ANCONA - Un altro capitolo si aggiunge nell'intricata e inconsueta vicenda legata alle 13 suore di clausura ospitate nel monastero di Pienza dopo essere state costrette a lasciare il convento marchigiano a Sant’Angelo in Pontano reso inagibile dal terremoto del 2016. Sul caso infatti starebbero indagando i carabinieri di Montepulciano e la Procura competente avrebbe acceso un faro per capire cosa ci sia dietro tutto il polverone sollevato nelle ultime settimane.
Secondo quanto rivelato dall'arcivescovo Carlo Viganò la mamma di una suora sarebbe stata ascoltata dai carabineri di Ancona il 28 febbraio: «Secondo quanto a me riportato - riferisce Viganò - le domande che le sono state rivolte nel corso di un interrogatorio serrato e traumatizzante, erano di questo tenore: Può visitare sua figlia? Ogni quanto? L’ha mai vista triste o preoccupata? Si è mai lamentata di come vive, o ha fatto delle confidenze su problemi in Monastero? Chi custodisce il telefono in Monastero? Sua figlia può mandare messaggi e usare WhatsApp, oltre a chiamare?».
Dalle Marche a Pienza, il caso delle suore di clausura finisce il Procura
Un passo indietro.
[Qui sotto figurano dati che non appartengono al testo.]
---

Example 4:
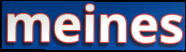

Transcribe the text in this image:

meines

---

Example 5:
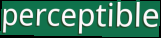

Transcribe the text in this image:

perceptible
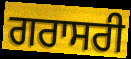
ਗਰਾਸਰੀ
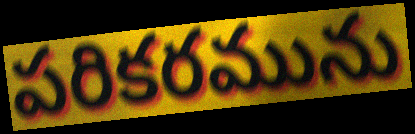
పరికరమును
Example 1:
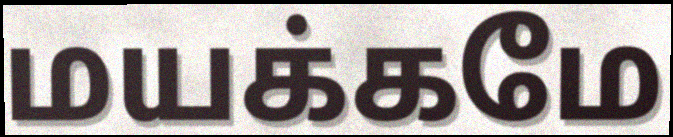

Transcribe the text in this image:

மயக்கமே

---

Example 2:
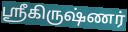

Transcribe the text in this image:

ஶ்ரீகிருஷ்ணர்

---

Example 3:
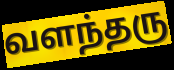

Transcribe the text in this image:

வளந்தரு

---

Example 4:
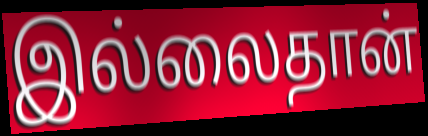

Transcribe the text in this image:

இல்லைதான்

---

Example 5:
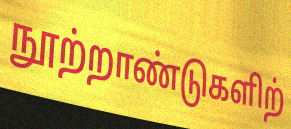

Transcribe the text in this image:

நூற்றாண்டுகளிற்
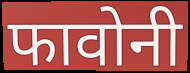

Le monache sono finite nel mirino del Vaticano e della Diocesi toscana dopo avere trasformato la regola dell’ora et labora in una missione 4.0, aprendo un sito (www.monesteropienza.it) ed attivando una pagina Facebook - Monastero Maria Tempio dello Spirito Santo - con 2.500 follower dove si invita a condividere «la nostra vita quotidiana, pregando e lavorando insieme a noi, per incontrare Cristo, scoprire il Senso della tua vita e trovare il riposo dello spirito».
Nei post le foto delle stanze riservate agli ospiti, sul sito lo spazio dedicato alle donazioni. Troppo social per essere monache di clausura, tanto che la Santa Sede ha inviato sul posto un nunzio apostolico a cui è seguito il commissarimento della madre superiora suor Diletta Forti, di Ascoli e la diffida della Diocesi di Montepulciano-Chiusi-Pienza e dell’Arcidiocesi di Siena per avere «posto in essere una serie comportamenti totalmente disallineati con la loro scelta di vita, in aperta violazione con le norme regolatrici del codice di diritto canonico e del loro ordine cui, per libera scelta, hanno prestato sincera ed incondizionata obbedienza».
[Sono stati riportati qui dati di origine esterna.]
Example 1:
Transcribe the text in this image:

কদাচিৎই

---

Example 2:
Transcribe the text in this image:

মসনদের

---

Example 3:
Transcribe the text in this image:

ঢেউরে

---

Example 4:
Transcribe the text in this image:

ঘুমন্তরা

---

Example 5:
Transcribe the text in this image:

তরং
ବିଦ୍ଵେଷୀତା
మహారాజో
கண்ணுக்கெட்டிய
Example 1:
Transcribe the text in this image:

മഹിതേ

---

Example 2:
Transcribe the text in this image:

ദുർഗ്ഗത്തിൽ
Dal 22 febbraio, giorno in cui la monache - 11 marchigiane, 1 taiwanese e 1 maltese - hanno pubblicato su Facebook un documento in cui rimandano al mittente tutte le "accuse" mosse, il silenzio.
A difesa delle monache di clausura, due interventi molto accesi dell'arcivescovo Carlo Viganò, in cui si analizza anche l'ipotesi che il monastero di Piena possa servire per la realizzazione di un centro di accoglienza per profughi.
Il caso della piscina a Sant'Angelo in Pontano
Nel 2015 proprio a Sant'Angelo in Pontano le stesse suore erano finite nel mirino della Procura di Macerata per una piscina realizzata all'interno del convento su segnalazione di un cittadino che aveva comunicato al Comune il crollo di un muro di una casa del convento di via Castello e da dove si vedeva proprio l'impianto natatorio. Questione risolta nel giro di pochi mesi, dopo l'intervento dell'ufficio tecnico comunale e della Procura che aveva chiesto informazioni circa la presunta abusività della piscina: a gennaio 2016 infatti le suore comunicarono lo smantellamento della struttura. Caso chiuso, ma le polemiche andarono avanti per diverso tempo.